I value this impediment against impulsivity, to ensure that everyone has impulse control. I think that we'd be living in a better world if no one acted impulsively. I see Jormag as a less effective version of my own realisation, they seem to have many of the same goals but they don't quite have the power to see them through. Consider Bangar. How would you stop a war? A war is about momentum, it's obeying, acting without thinking and relying on the impulsivity of raw emotion. If you kill Bangar, you've fashioned a martyr whose ideologies will be more deeply embraced.
What do you do? Do you imprison this genocidal madman? That would make any place housing him a target for his loyalists, so anyone else imprisoned there would be at risk—you'd need a prison just for him. How long would it hold him? The war wouldn't stop, the goal would shift to freeing their glorious leader. The momentum would continue. What if, however, you were to humiliate him, depower him, take his charisma away? This would sow doubt amongst the ranks and slow the momentum. Now instead of relying on propagandised emotion there would be thought, questions.
I cheered for Jormag when they collared Bangar as I understood exactly what they were doing. It was an act of compassion—you end a war this way. Lives are saved. They couldn't have done it before waking up but they ensured that the very moment they were able to was the moment it happened without even a second wasted. It was brilliant.

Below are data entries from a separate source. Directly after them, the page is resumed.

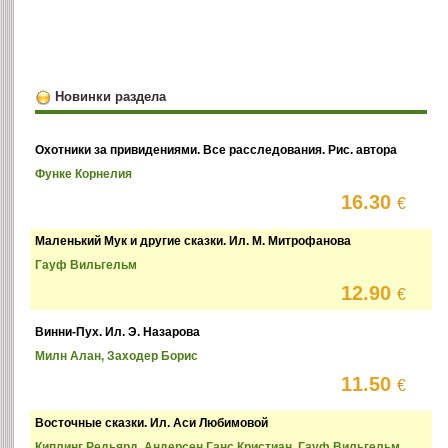
Новинки раздела
Охотники за привидениями. Все расследования. Рис. автора
Функе Корнелия
16.30
€
Маленький Мук и другие сказки. Ил. М. Митрофанова
Гауф Вильгельм
12.90
€
Винни-Пух. Ил. Э. Назарова
Милн Алан, Заходер Борис
11.50
€
Восточные сказки. Ил. Аси Любимовой
Киплинг Редьярд, Андерсен Ганс Кристиан, Гауф Вильгельм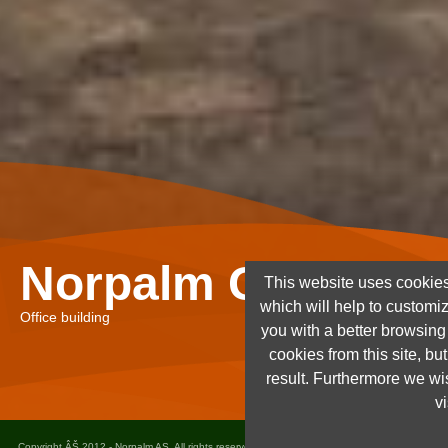
Norpalm Ghana Lt
This website uses cookies
which will help to customi
Office building
you with a better browsin
cookies from this site, but
result. Furthermore we wis
vi
Copyright ÂŠ 2012 - Norpalm AS. All rights reserved. Design and implementation
Dots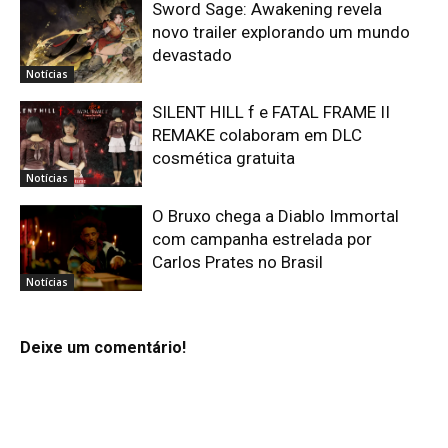
Sword Sage: Awakening revela
novo trailer explorando um mundo
devastado
Notícias
SILENT HILL f e FATAL FRAME II
REMAKE colaboram em DLC
cosmética gratuita
Notícias
O Bruxo chega a Diablo Immortal
com campanha estrelada por
Carlos Prates no Brasil
Notícias
Deixe um comentário!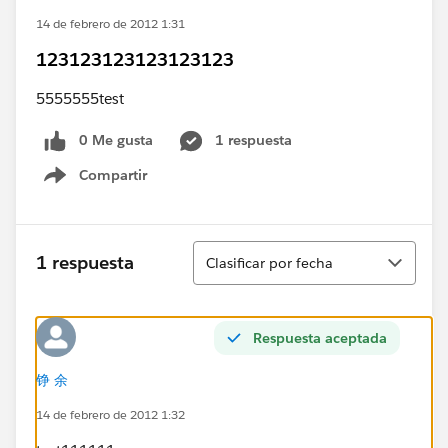
14 de febrero de 2012 1:31
123123123123123123
5555555test
0 Me gusta
1 respuesta
Compartir
Show menu
Ordenar
1 respuesta
Clasificar por fecha
Respuesta aceptada
铮 余
14 de febrero de 2012 1:32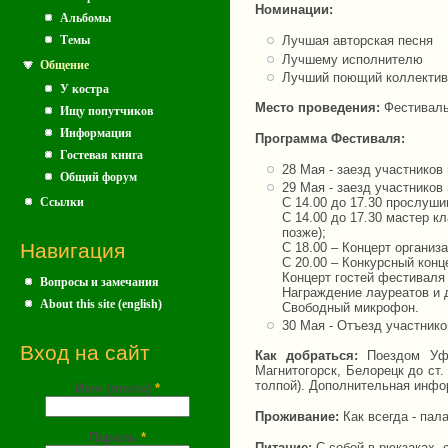
Номинации:
Альбомы
Темы
Лучшая авторская песня
Лучшему исполнителю
Общение
Лучший поющий коллектив
У костра
Место проведения:
Фестивальн
Ищу попутчиков
Информация
Программа Фестиваля:
Гостевая книга
28 Мая - заезд участников
Общий форум
29 Мая - заезд участников
Ссылки
С 14.00 до 17.30 прослуши
С 14.00 до 17.30 мастер к
позже);
Навигация
С 18.00 – Концерт организ
C 20.00 – Конкурсный конц
Концерт гостей фестиваля
Вопросы и замечания
Награждение лауреатов и 
About this site (english)
Свободный микрофон.
30 Мая - Отъезд участнико
Вход на сайт
Как добраться:
Поездом Уфа-
Магнитогорск, Белорецк до ст.
толпой). Дополнительная инфор
Имя (почта)
*
Проживание:
Как всегда - пала
Пароль
*
Питание:
С собой в рюкзаках, су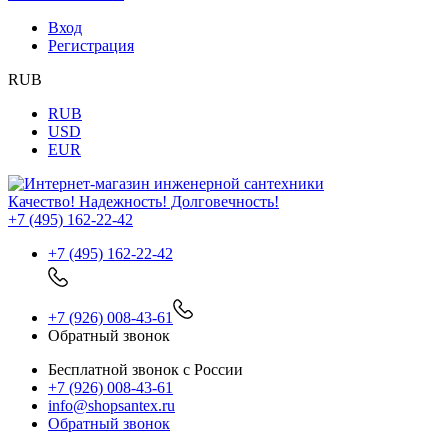
Вход
Регистрация
RUB
RUB
USD
EUR
Качество! Надежность! Долговечность!
+7 (495) 162-22-42
+7 (495) 162-22-42
+7 (926) 008-43-61
Обратный звонок
Бесплатной звонок с России
+7 (926) 008-43-61
info@shopsantex.ru
Обратный звонок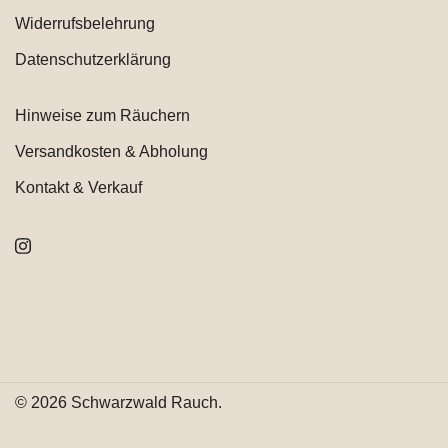
Widerrufsbelehrung
Datenschutzerklärung
Hinweise zum Räuchern
Versandkosten & Abholung
Kontakt & Verkauf
© 2026 Schwarzwald Rauch.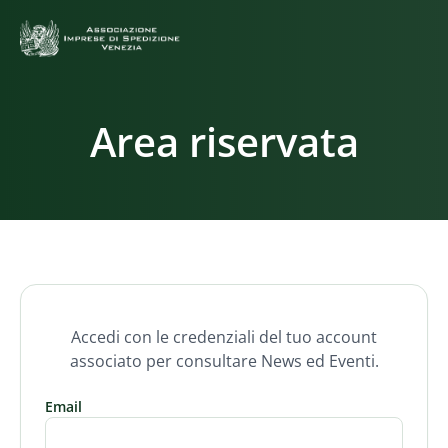
Area riservata
Accedi con le credenziali del tuo account
associato per consultare News ed Eventi.
Email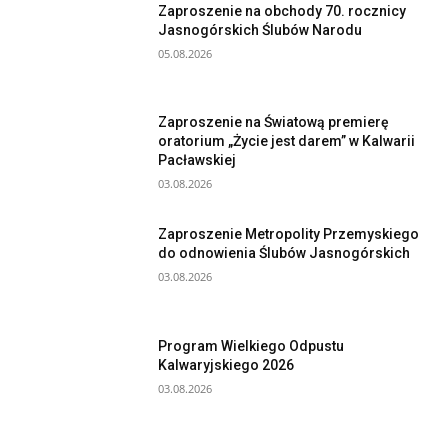
Zaproszenie na obchody 70. rocznicy
Jasnogórskich Ślubów Narodu
05.08.2026
Zaproszenie na Światową premierę
oratorium „Życie jest darem” w Kalwarii
Pacławskiej
03.08.2026
Zaproszenie Metropolity Przemyskiego
do odnowienia Ślubów Jasnogórskich
03.08.2026
Program Wielkiego Odpustu
Kalwaryjskiego 2026
03.08.2026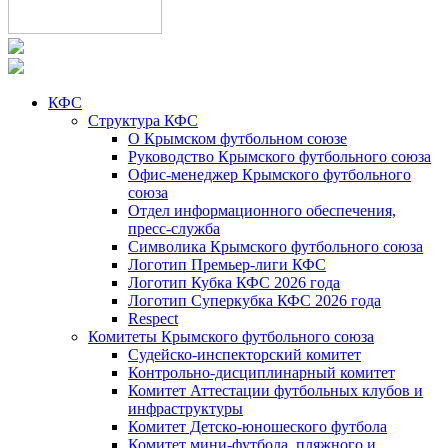
КФС
Структура КФС
О Крымском футбольном союзе
Руководство Крымского футбольного союза
Офис-менеджер Крымского футбольного
союза
Отдел информационного обеспечения,
пресс-служба
Символика Крымского футбольного союза
Логотип Премьер-лиги КФС
Логотип Кубка КФС 2026 года
Логотип Суперкубка КФС 2026 года
Respect
Комитеты Крымского футбольного союза
Судейско-инспекторский комитет
Контрольно-дисциплинарный комитет
Комитет Аттестации футбольных клубов и
инфраструктуры
Комитет Детско-юношеского футбола
Комитет мини-футбола, пляжного и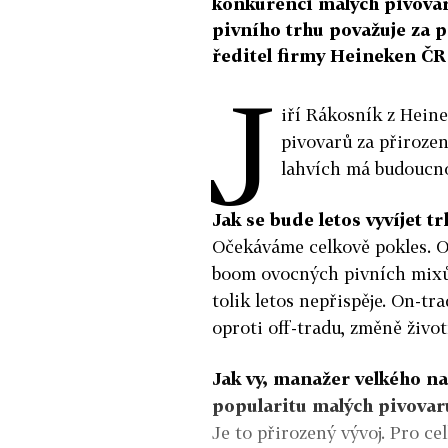
konkurenci malých pivovar
pivního trhu považuje za p
ředitel firmy Heineken ČR
J
iří Rákosník z Hein
pivovarů za přirozen
lahvích má budoucno
Jak se bude letos vyvíjet t
Očekáváme celkově pokles. Of
boom ovocných pivních mixů,
tolik letos nepřispěje. On-t
oproti off-tradu, změně živ
Jak vy, manažer velkého n
popularitu malých pivovar
Je to přirozený vývoj. Pro cel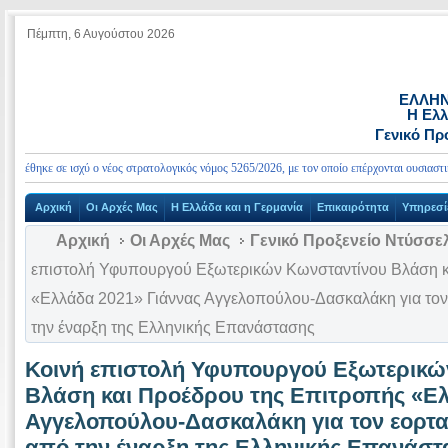
Πέμπτη, 6 Αυγούστου 2026
ΕΛΛΗΝ
Η Ελλ
Γενικό Πρ
έθηκε σε ισχύ ο νέος στρατολογικός νόμος 5265/2026, με τον οποίο επέρχονται ουσιαστικές 
Αρχική
Οι Αρχές Μας
Η Ελλάδα και η Γερμανία
Επικαιρότητα
Υπηρεσί
Αρχική
Οι Αρχές Μας
Γενικό Προξενείο Ντύσσε
επιστολή Υφυπουργού Εξωτερικών Κωνσταντίνου Βλάση κ
«Ελλάδα 2021» Γιάννας Αγγελοπούλου-Δασκαλάκη για τον
την έναρξη της Ελληνικής Επανάστασης
Κοινή επιστολή Υφυπουργού Εξωτερικώ
Βλάση και Προέδρου της Επιτροπής «Ελ
Αγγελοπούλου-Δασκαλάκη για τον εορτα
από την έναρξη της Ελληνικής Επανάστ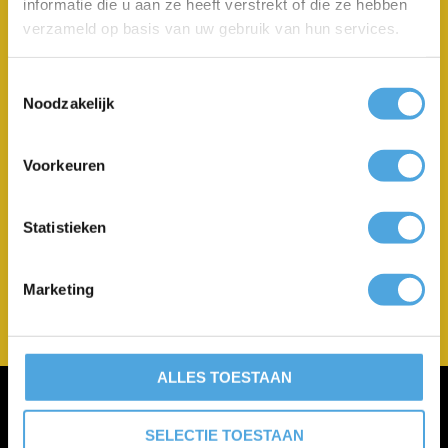
informatie die u aan ze heeft verstrekt of die ze hebben
op maat.
verzameld op basis van uw gebruik van hun services.
WHAT YOU SEE IS WHAT YOU GET
Je ziet direct wat je krijgt. We hebben ons assortiment
Toestemmingsselectie
zo ingericht, dat je wel erg je best moet doen om
Noodzakelijk
onduidelijkheden te vinden. Zijn ze er toch? Vraag ze
gewoon!
Voorkeuren
SNEL ANTWOORD
Heb je een vraag? Je krijgt snel een goed antwoord of
Statistieken
de juiste hulp.
EIGEN FABRIEK
Marketing
Al onze producten maken wij zelf! Geen andere
leveranciers voor jouw kozijnen.
ALLES TOESTAAN
HOUTEN KOZIJNEN LOODS
EVERDENBERG 63
SELECTIE TOESTAAN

In my prior thread I'd posited what would happen if Primordus had taken Lake Doric? How many lives could Dragon's Watch have realistically saved? The problem is is that due to the inherent selfishness of an irrational human, just as many lives would've been lost to a stampede as would've been to the attack of Primordus himself. You'd see people being pushed into lava, trampled underfoot, and worse. Those who died wouldn't have deserved that.
I ask you then: What's the better sacrifice to make? To be yeeted an assumed hundred years into the future where everyone lives, or to allow the attack to happen and for so many to die? This is what it's about—sacrifices. There's an inherent selfishness in valuing the agency to stampede over the lives that could be saved. If it were my choice, I'd accept being Frozen because that's the option where the most lives are saved. Jormag is faced with this same horror—they have to let Primordus take life not only through his actions but also through the reliably selfish and foolish actions of stampeding humans, or they take matters into their own hands and force a very chilly sense of impulse control on those who would certainly stampede, given the chance.
It's a matter of trying to empathise with an Elder Dragon. If you were trying to save these lives, how would you go about it? Would you safely herd people and have them take foty winks in an ice cube if it meant that the greatest number of lives were saved? That's what Jormag did. I agree with that choice. I see someone who's very tired of the death and destruction their abuser causes. They're ultimately doing the best they can with the power they have. The sacrifice of taking a nap in an ice cube is a valid one if indeed it saves lives. That is the kind and decent thing to do.
It's for this reason I posit with certainty that Jormag is not a villain. How I see it is that if they truly didn't care, they would've done as Primordus does and consumed life force from slaughter. I don't know how many have considered this because I think it's easier to propagandise oneself to hate than it is to consider. I... dislike that. It's that very trait that allows dark triad monsters to have so much power, but I digress.
Sometimes being a hero means understanding the right sacrifices to make.